Closed navjotk closed 1 year ago
Is the issue creating an operator or are you creating new solver?
the issue is creating new symbolic objects
Didn't realize I haven't posted it there. There is a small issue wit hsympy.solve
that I am trying to fix but the bottom line is:
if you call solve(eq)
, it seems like sympy is creating an extra reference to all the objects in eq
so the cache won't clear. One of the (hacky) bypass for now is to directly write the stencil like at:
not sure if related to solve
. Maybe it's two different things.
I have a reproducer here
Isn't this fixed byt the clear_cache fix? I k ow #945 is referenced here but I don't think it's the same issue
Why is it not the same issue?
Sorry read through it again and the title/description is quite missleading as it says that doing solver.op()
multiple times increase mempry consumption, which is not the case.
I would say rename/re-descrivbe it or open a different one.
it says that doing solver.op() multiple times increase mempry consumption
It doesn't?
With the new caching infrastructure it doesn't no, that's why I removed all the clear cache and preallocation of u0
in the fwi/rtm notebooks
I think it is still an issue. Every time new symbolic objects are created, a new class type is dynamically created ; that is what causes the memory increase (not the data), as apparently this dynamically created class cannot be eliminated from the python session.
solver.op() called in a loop thousands of times creates thousand of new (Time)Functions
, each of them dynamically creating a new class type, hence increasing memory consumption.
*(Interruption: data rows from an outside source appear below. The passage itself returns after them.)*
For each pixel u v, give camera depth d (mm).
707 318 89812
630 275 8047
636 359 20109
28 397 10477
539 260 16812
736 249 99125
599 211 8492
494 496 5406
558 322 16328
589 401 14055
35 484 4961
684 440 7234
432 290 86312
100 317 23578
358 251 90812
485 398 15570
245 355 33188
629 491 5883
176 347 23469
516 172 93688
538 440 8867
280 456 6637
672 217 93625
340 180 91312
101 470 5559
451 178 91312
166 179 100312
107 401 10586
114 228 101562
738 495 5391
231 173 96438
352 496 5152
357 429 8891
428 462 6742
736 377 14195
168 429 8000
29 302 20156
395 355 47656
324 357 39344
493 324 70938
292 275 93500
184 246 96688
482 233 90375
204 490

Note that the per-iteration increase is totally negligible ; but with O(10**4) iterations, this starts becoming a thing
It is also possible I'm missing something at this point... what I encourage to do is to take my MFE linked above and trying it again
I would like to make a comment on this issue. Motived by discussion in the thread https://devitocodes.slack.com/archives/C1HSXP6KB/p1643619000223249 I performed several 3D experiments. In a first test (test1.py
),
from examples.seismic.acoustic import AcousticWaveSolver
from examples.seismic import demo_model, setup_geometry
def main():
shape = (151, 151, 151) # 151x151x151 grid
spacing = (10., 10., 10.) # spacing of 10 meters
origin = (0., 0., 0.) # origin
nbl = 0 # number of pad points
tn = 1000
space_order = 8
nshots = 20
# Use a defined preset model
model = demo_model('layers-isotropic', spacing=spacing, space_order=space_order,
shape=shape, nbl=nbl)
geometry = setup_geometry(model, tn)
solver = AcousticWaveSolver(model, geometry, kernel='OT2',
space_order=space_order)
for i in range(nshots):
solver.forward()
if __name__ == "__main__":
main()
I modeled 20 shots in a loop using the forward
method without any arguments and could see the memory growing, although at certain intervals of time the memory is released.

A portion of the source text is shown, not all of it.